Putting this show together has been the wake up call my set and material needed, but it has been at a significant cost to my stress and sanity levels. And those of those around me.
Last night I did two run throughs of the final edited script. I was going to perform with notes on the stage, but those notes were more of a diagram of the order of the material with a few clues about its internal contents, which I didn't need to look at in the end, since writing the map basically committed a lot of the detail to memory.
Doing two hour long performances back to back is quite exhausting, especially with a tech setup before and after. Given I've been running on fumes anyway, this was even more draining. However, I was able to get through the show without mishap both times and got a good recording down, which I could use for passive rehearsal - i.e. listening to it back and giving myself notes.
This morning went wrong. My daughter's swimming lesson was threatened by the fact that I realised I had left the house without a swim nappy for her. I should have turned back. I realise that now. I took the double or quits strategy of trying to get one at the other end. I went to three shops, with my little girl running round after me like a micro challenge Anneka, and eventually got her the appropriate swim protection. She then had a third of a swimming lesson before it was time to get back out, so late were we running. Some might have aborted the whole mission, but she was so committed to the swim nappy search, and I was telling her about how to cope with a problem, which is either ignore it, live with it, or fix it... Basically we'd decided to fix the problem, so we were committed.
A quick lunch at home and it was time for me to go to Leicester. This resulted in:
Watching 2 shows before mine. Very good.
Doing my show... Hmmm...
Getting the student radio crew who had come to interview me to help me back to the car... Clever!
Doing the interview... Me blethering long answers to familiar questions.
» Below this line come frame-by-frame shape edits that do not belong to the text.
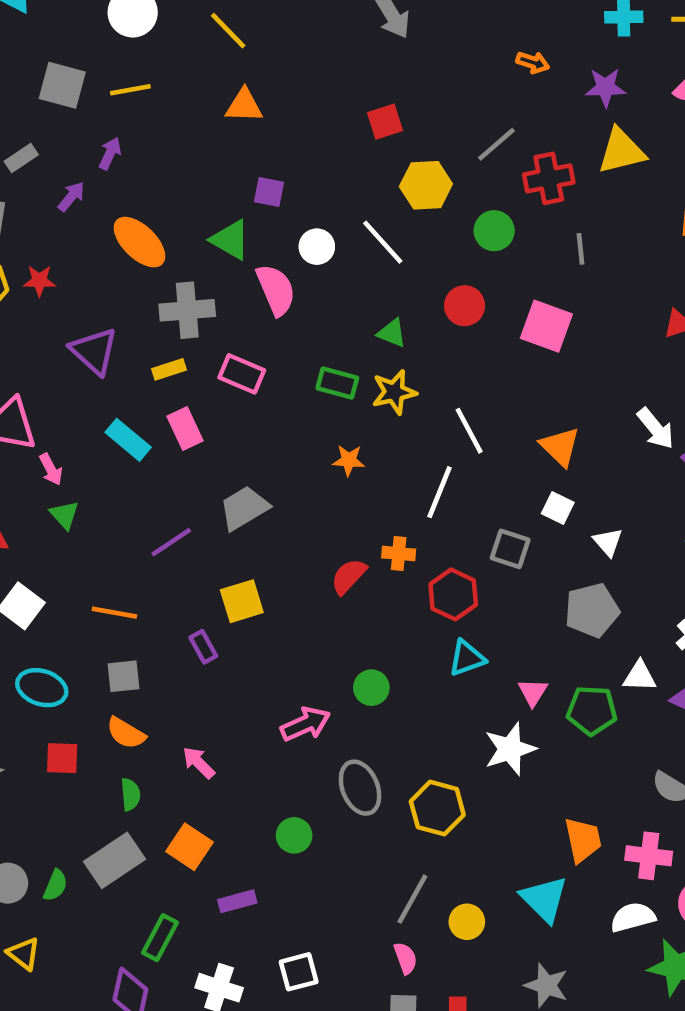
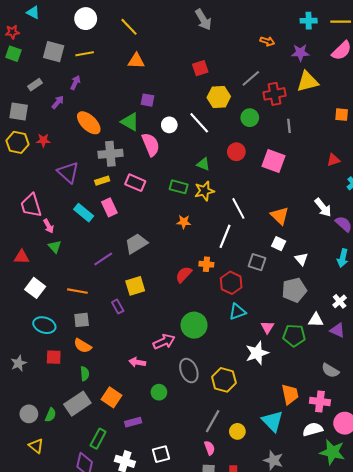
green circle: (371, 688) -> (194, 325), size x1.6
pink arrow: (199, 763) -> (137, 362), moved, turned -35

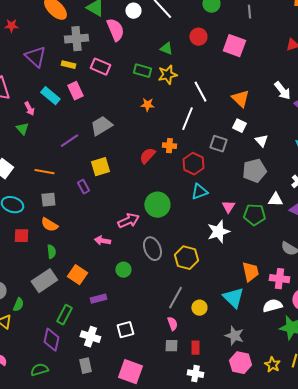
yellow rectangle: (102, 181) -> (68, 65), turned 32
pink arrow: (49, 226) -> (29, 109), moved
green semicircle: (51, 415) -> (18, 305), moved

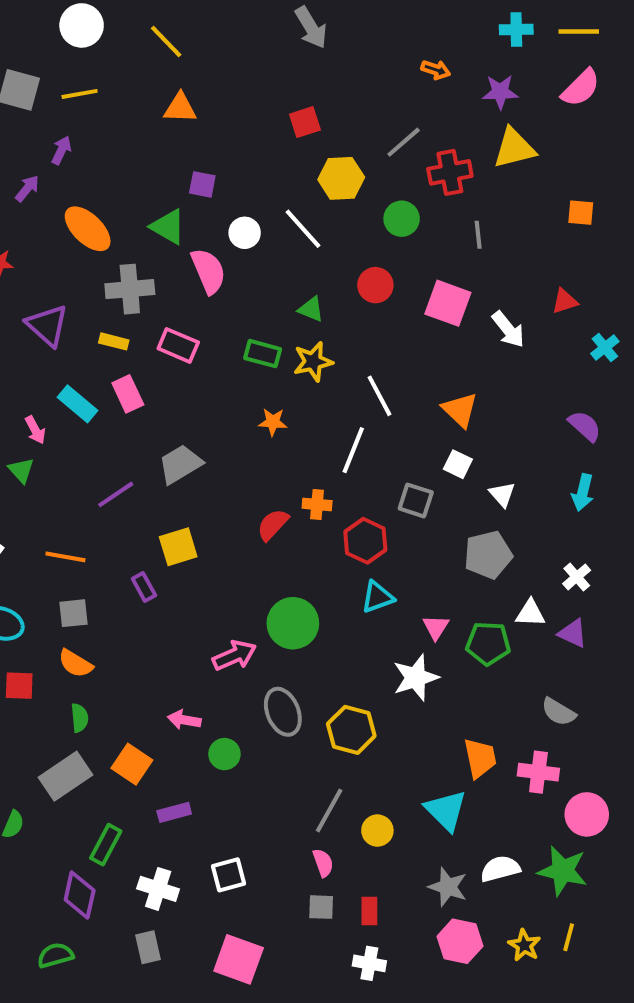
white arrow: (282, 91) -> (508, 329), moved
pink arrow: (102, 241) -> (184, 720), moved
white semicircle: (272, 306) -> (500, 869), moved

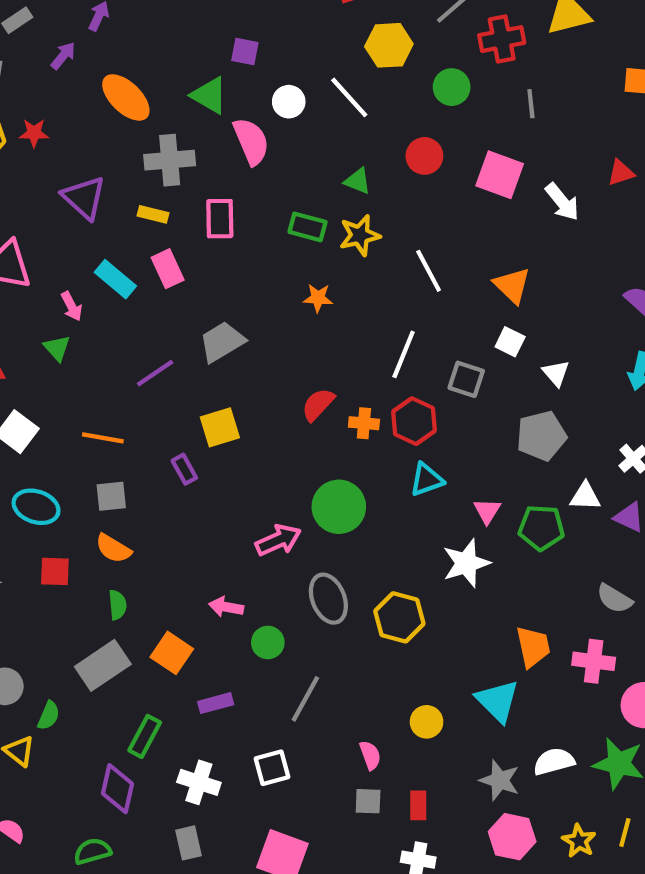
pink rectangle: (178, 345) -> (220, 219), turned 66
white line: (353, 450) -> (404, 354), moved
orange cross: (317, 504) -> (364, 423), moved
gray line: (329, 810) -> (305, 699), moved

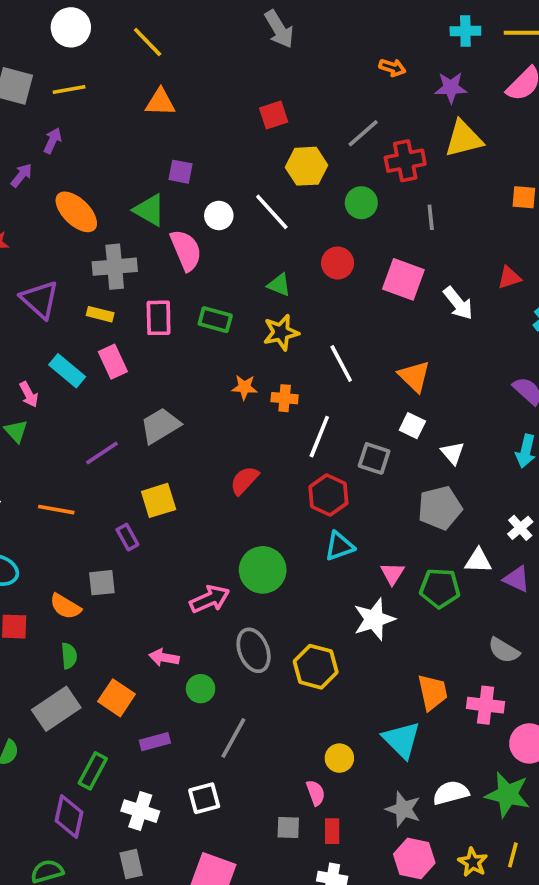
green rectangle: (308, 227) -> (215, 320), moved
orange cross: (364, 423) -> (285, 398), moved
gray square: (111, 496) -> (102, 583), moved
pink semicircle: (370, 755) -> (316, 793), moved

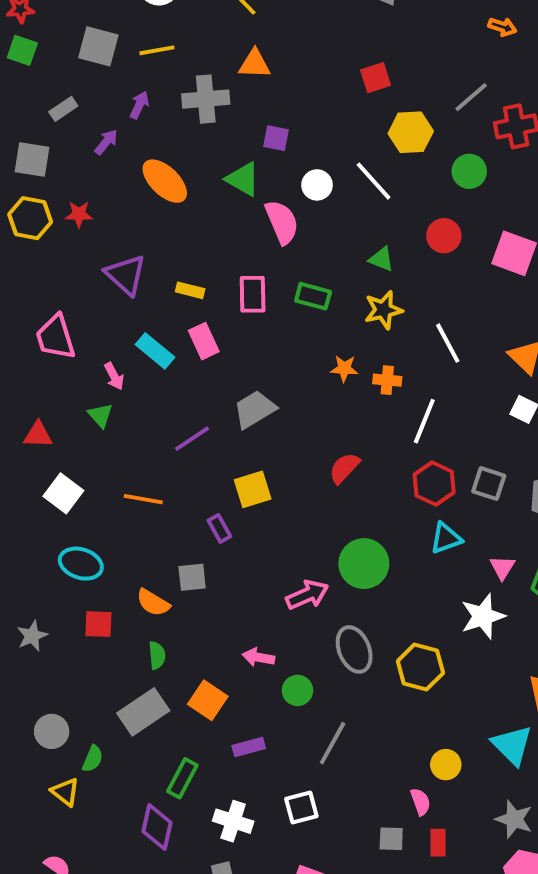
gray cross: (115, 267) -> (206, 99), moved
gray square: (374, 458) -> (489, 484), moved

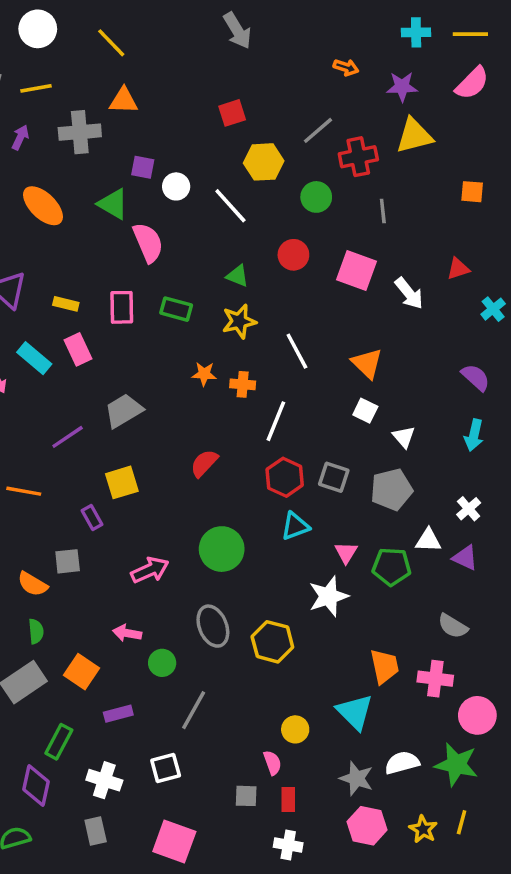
white circle: (317, 185) -> (176, 186), moved
pink arrow: (307, 595) -> (150, 570), moved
Going off to watch my favourite Fringe act do a greatest hits show... I would have laughed harder, but was too tired and sore.
Not a bad score for a nearly 42 year old on a Sunday afternoon and evening. The comedy festival even tried to banjax things by taking tickets off sale the evening before the show... This somewhat invalidated the two for one offer they then promoted today. Despite this some people came and some of them even laughed.
I will watch the video later on. For now, I can say that I did a new show. I don't know what I think of it, but it went better than the swimming, and worked well with sound cues courtesy of Android.
The iPad's invite was revoked. It was replaced by a side of A5.